What Happens When You Move Work to the Client
Client-side work can dramatically reduce server-round-trip latency, but you're trading one problem for several others.
I've seen teams build hybrid search where the ranking and scoring happened client-side, backed by large local caches. The result was an auto-suggest experience that felt genuinely fast, sub-100ms, without the server in the hot path.
The catch is that you now own the cache invalidation, the ranking logic, the scoring weights, and the platform-specific edge cases of running that code on every device. Server-side, you'd update a model and redeploy. Client-side, you're shipping an SDK update and waiting for adoption, so your relevance can be stuck at whatever ranking weights you shipped three months ago for users who haven't updated. Moving work to the client is a legitimate choice, but it shifts complexity from infrastructure to product and release discipline.
Make the Decision at Design Time
The decisions that determine your latency profile are made early: streaming vs. buffered, client-side vs. server-side, real-time vs. pre-computed. They shape your API contracts, data flows, release process, and user experience model, and you can't defer them. If a 12-second wait will break the experience, you need to know that before you've built the feature around a 12-second inference call.

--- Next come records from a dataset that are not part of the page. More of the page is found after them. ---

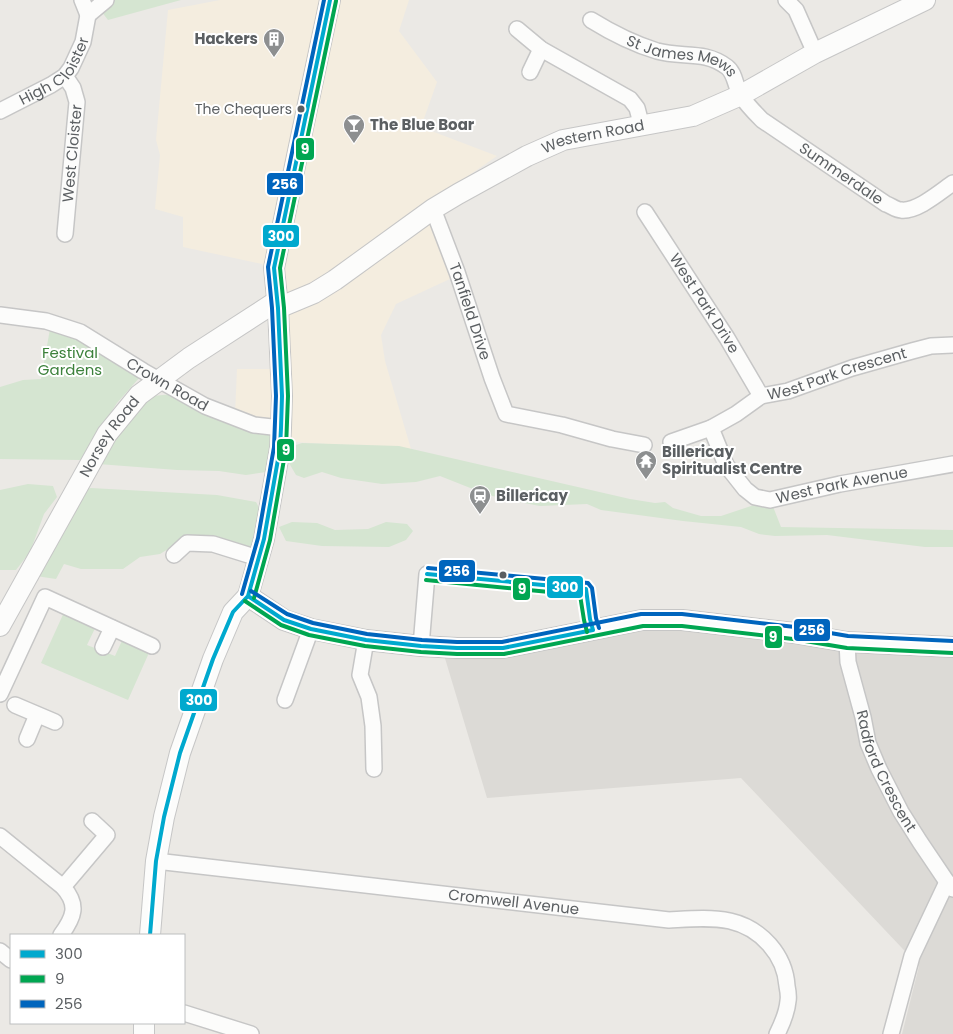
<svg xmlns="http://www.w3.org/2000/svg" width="953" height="1034" font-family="Poppins,sans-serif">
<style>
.commercial{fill:#f4eddf}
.industrial{fill:#dcdad6}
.green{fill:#d5e5d1}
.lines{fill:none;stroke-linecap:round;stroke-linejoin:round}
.street-casing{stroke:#c6c6c6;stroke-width:18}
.secondary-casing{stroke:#c6c6c6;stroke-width:22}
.street{stroke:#fcfcfb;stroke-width:15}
.secondary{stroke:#fcfcfb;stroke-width:20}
.bus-1-casing{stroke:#fff;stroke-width:8}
.bus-2-casing{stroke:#fff;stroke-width:8}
.bus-3-casing{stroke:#fff;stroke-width:8}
.bus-1{stroke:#00a9ce;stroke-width:4}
.bus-2{stroke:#00a651;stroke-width:4}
.bus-3{stroke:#0065bd;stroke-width:4}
.bus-dot{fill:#5b5f62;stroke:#fff;stroke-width:2}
.labels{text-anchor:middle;stroke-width:4;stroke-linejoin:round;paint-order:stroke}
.bus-label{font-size:14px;fill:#5b5f62;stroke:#fff;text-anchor:end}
.poi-label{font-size:15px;font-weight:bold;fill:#5b5f62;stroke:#fff;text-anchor:start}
.street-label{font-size:15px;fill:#5b5f62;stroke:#fff}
.park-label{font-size:15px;fill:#3c813b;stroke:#fff}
.line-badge{stroke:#fff;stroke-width:2}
.badge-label{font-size:14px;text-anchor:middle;font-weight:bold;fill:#fff}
</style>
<rect width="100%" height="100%" fill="#ebe9e5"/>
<path class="commercial" d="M220,0H409L399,31L437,82L421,127L497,156L426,205L452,278L396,304L381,335L385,361L411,449L294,442L235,415L237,369H288L277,301L262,264L183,247V217L155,209L160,155L156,140L168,10Z"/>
<path class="industrial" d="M666,628L953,647V1034H902L919,966L741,778L487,798L444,655L569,635Z"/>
<path class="green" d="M82,0H181L108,20L98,7Z
M50,329L72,334L140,377L117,403L80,460L0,459V387L23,380L41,379Z
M174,394L278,435L266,472L246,475L219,471L177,470L98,464L141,397Z
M302,443L399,446L630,499L655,503L665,502L673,508L701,516H721L754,505L772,504L781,527L953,530V547H925L827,535L775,536L759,534L741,527L683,521L601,510L587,504L540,506L519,502L488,495L440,476L416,482L382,484L341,478L322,472L304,478L296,475L286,458L290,447Z
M28,484L53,486L57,497L44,514L30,552L16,570H0V490Z
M91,488L217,495L256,502L263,515V527L254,536L250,556L173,546L160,554L140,557L123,569H81L64,564L56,579L36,576L82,490Z
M292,522L317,523L335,530L368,529L386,522L407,524L413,531L406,540L389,547L322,546L286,541L279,527Z
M66,608L98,622L87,645L115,656L125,634L152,646L128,700L41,663Z"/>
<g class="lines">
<g class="street-casing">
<g id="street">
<path d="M82,0L88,15"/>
<path d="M786,0L796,10L815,53"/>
<path d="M88,15L106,0"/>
<path id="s1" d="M591,20C612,33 634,44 657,51C682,58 705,50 727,67C735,73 735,85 740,94C746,104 754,112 762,120L886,204C890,205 896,210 901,210C917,212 940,192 953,183"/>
<path d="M517,29L541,49L630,99L637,108L642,127"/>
<path d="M530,72L541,49"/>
<path id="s2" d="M0,111L51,85L65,76L71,68L83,42L88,15"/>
<path id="s3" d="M433,209L457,272L492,378L506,414L562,425L612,439L644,445"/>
<path id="s4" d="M645,212L727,338L761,396"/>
<path id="s5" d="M65,234L77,102L73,88L65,76"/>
<path id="s6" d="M0,315L46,321L80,332L143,371L205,406L254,425L281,428"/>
<path id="s7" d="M711,428L726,465L745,489L755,497L770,500L840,484L953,464"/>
<path id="s8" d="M671,442L711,428L736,414L761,396L788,391L852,368L912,351L931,346L953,345"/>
<path d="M174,555L187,543L213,544L258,558"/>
<path d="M366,640L360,675L369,697L373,726L374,769"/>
<path id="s9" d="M847,642L848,662L863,717L868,743L879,769L901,812L920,842L947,882L953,889"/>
<path d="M421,646L427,574L586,589L590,619L593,630"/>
<path d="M103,647L112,628"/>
<path d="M0,694L45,597L152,646"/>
<path d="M285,700L311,629"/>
<path d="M15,705L55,722"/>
<path d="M27,739L37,715"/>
<path d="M0,836L63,887C79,905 74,917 61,935"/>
<path id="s10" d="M156,861L669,920C689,919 710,917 730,921C761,928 785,955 787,986C788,991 789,996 788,1001C787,1013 782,1024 777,1034"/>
<path d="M63,887L107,835L92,821"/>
<path d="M0,951L11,960"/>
<path d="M184,1013L251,1034"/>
<path d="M891,1034L912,956L947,882"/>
</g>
</g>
<g class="secondary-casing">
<g id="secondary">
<path id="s11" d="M278,308L314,293L335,280L433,209L458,194L527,156L563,140L693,116L741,95L815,53L925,0"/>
<path d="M248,596L284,620L311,629L366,640L421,646L457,648H503L642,620H682L794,633L847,642L953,647"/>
<path id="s12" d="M0,626L107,434L139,395L189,358L277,301"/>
<path d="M150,935L156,861L164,817L180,753L213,659L233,612L248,596L264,539L280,448L281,428L282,396L278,308L274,268L297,156L330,0"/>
<path d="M144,1034V1023"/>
</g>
</g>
<use href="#street" class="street"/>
<use href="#secondary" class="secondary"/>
<g class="bus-1-casing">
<path id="bus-1" d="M427,574L586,589L590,619L593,630
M248,596L284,620L311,629L366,640L421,646L457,648H503L593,630
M150,935L156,861L164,817L180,753L213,659L233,612L248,596L264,539L280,448L281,428L282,396L278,308L274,268L330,0"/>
</g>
<g class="bus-2-casing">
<path id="bus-2" d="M426,580L580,595L584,620L587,632
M254,598L270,540L286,448L288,396L284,308L280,268L336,1
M245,601L281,625L309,635L365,646L421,652L457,654H504L643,626H682L793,639L847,648L953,653"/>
</g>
<g class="bus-3-casing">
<path id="bus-3" d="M428,568L588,583L592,588L596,618L599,628
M251,591L287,614L313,623L367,634L422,640L457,642H502L641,614H682L795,627L848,636L953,641
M242,594L258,538L274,447L276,396L272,308L268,267L324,0"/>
</g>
<use href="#bus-1" class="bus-1"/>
<use href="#bus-2" class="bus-2"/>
<use href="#bus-3" class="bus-3"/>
</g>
<defs>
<g id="building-pin" transform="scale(1.125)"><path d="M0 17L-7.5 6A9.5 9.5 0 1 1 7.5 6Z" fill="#8d8f90" stroke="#fff"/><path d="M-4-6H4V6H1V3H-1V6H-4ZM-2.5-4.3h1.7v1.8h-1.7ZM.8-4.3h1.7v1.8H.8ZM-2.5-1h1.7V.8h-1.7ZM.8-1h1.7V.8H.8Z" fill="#fff"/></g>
<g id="bar-pin" transform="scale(1.125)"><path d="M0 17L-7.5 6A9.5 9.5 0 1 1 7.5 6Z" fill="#8d8f90" stroke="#fff"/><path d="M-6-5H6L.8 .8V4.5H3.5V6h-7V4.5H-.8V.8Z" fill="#fff"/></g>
<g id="temple-pin" transform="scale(1.125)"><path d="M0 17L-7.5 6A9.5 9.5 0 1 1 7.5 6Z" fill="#8d8f90" stroke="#fff"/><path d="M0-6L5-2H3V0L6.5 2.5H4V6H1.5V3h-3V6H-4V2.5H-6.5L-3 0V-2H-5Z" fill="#fff"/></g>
<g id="station-pin" transform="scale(1.125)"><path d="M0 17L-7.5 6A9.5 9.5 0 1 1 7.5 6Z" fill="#8d8f90" stroke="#fff"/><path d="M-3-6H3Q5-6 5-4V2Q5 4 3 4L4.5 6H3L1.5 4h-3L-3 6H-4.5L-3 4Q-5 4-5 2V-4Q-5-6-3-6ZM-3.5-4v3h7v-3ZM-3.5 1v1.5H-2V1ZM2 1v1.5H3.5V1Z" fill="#fff"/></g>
</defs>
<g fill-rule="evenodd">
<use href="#building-pin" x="274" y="39"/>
<use href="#bar-pin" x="354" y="125"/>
<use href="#temple-pin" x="646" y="461"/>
<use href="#station-pin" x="480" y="496"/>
</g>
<g class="bus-dot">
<circle cx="301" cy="109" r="4.5"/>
<circle cx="503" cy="575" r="4.5"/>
</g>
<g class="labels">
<g class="bus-label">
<text x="292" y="114">The Chequers</text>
</g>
<g class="poi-label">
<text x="258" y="44" text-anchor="end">Hackers</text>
<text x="370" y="130">The Blue Boar</text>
<text x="662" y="457">Billericay<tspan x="662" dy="17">Spiritualist Centre</tspan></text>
<text x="496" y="501">Billericay</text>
</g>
<g class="street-label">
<text dy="5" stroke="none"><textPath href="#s1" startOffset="99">St James Mews</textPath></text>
<text dy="5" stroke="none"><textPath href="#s2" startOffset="70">High Cloister</textPath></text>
<text dy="5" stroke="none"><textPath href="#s11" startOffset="362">Western Road</textPath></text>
<text dy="5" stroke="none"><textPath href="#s5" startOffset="81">West Cloister</textPath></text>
<text dy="5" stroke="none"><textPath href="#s1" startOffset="306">Summerdale</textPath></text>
<text dy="5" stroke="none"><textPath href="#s4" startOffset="109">West Park Drive</textPath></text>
<text dy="5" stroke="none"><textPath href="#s3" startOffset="109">Tanfield Drive</textPath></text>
<text dy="5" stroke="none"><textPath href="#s8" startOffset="181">West Park Crescent</textPath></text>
<text dy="5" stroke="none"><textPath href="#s6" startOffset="184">Crown Road</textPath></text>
<text dy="5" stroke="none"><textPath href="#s12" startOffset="219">Norsey Road</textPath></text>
<text dy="5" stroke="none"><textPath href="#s7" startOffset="172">West Park Avenue</textPath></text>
<text dy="5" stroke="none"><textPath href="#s9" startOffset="136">Radford Crescent</textPath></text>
<text dy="5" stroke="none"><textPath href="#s10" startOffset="360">Cromwell Avenue</textPath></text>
</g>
<g class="park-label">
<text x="70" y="358">Festival<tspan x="70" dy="17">Gardens</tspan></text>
</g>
</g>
<g class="line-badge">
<rect x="295" y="137" width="20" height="24" rx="5" fill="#00a651"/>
<rect x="266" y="172" width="38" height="24" rx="5" fill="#0065bd"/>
<rect x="262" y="224" width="38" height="24" rx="5" fill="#00a9ce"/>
<rect x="276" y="438" width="19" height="24" rx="5" fill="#00a651"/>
<rect x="438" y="559" width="38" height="24" rx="5" fill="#0065bd"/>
<rect x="546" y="575" width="38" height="24" rx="5" fill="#00a9ce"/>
<rect x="512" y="577" width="19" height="24" rx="5" fill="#00a651"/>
<rect x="793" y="618" width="38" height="24" rx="5" fill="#0065bd"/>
<rect x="764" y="625" width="19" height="24" rx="5" fill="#00a651"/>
<rect x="179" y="688" width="39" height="24" rx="5" fill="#00a9ce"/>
</g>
<g class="badge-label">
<text x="305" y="154">9</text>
<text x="285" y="189">256</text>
<text x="281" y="241">300</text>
<text x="286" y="455">9</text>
<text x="457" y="576">256</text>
<text x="565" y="592">300</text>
<text x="522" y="594">9</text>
<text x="812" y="635">256</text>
<text x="773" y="642">9</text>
<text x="199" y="705">300</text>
</g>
<rect x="10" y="934" width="175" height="90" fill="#ffffff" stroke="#bdbfc0"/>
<rect x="20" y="950" width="25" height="8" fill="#00a9ce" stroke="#bdbfc0"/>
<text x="55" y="959" font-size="15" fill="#5b5f62">300</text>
<rect x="20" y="975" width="25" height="8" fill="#00a651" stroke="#bdbfc0"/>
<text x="55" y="984" font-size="15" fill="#5b5f62">9</text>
<rect x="20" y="1000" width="25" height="8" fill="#0065bd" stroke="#bdbfc0"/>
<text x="55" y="1009" font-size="15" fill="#5b5f62">256</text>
</svg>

So ask these questions during design, and put the product and engineering people who can answer them in the same room:
- What is the maximum acceptable latency for this interaction, and what happens to the user experience if we exceed it?
- Can we stream partial output, and if not, what do we show while the user waits?
- Is the answer the same on mobile as on desktop?
- Are there features that need to be instant enough that pre-compute is the only viable path, and what does that cost at scale?
The teams that don't ask these questions early end up asking a different one in production: why does this feel slow? By then the architecture is set, the contracts are written, and the only options left are spinners and apologies.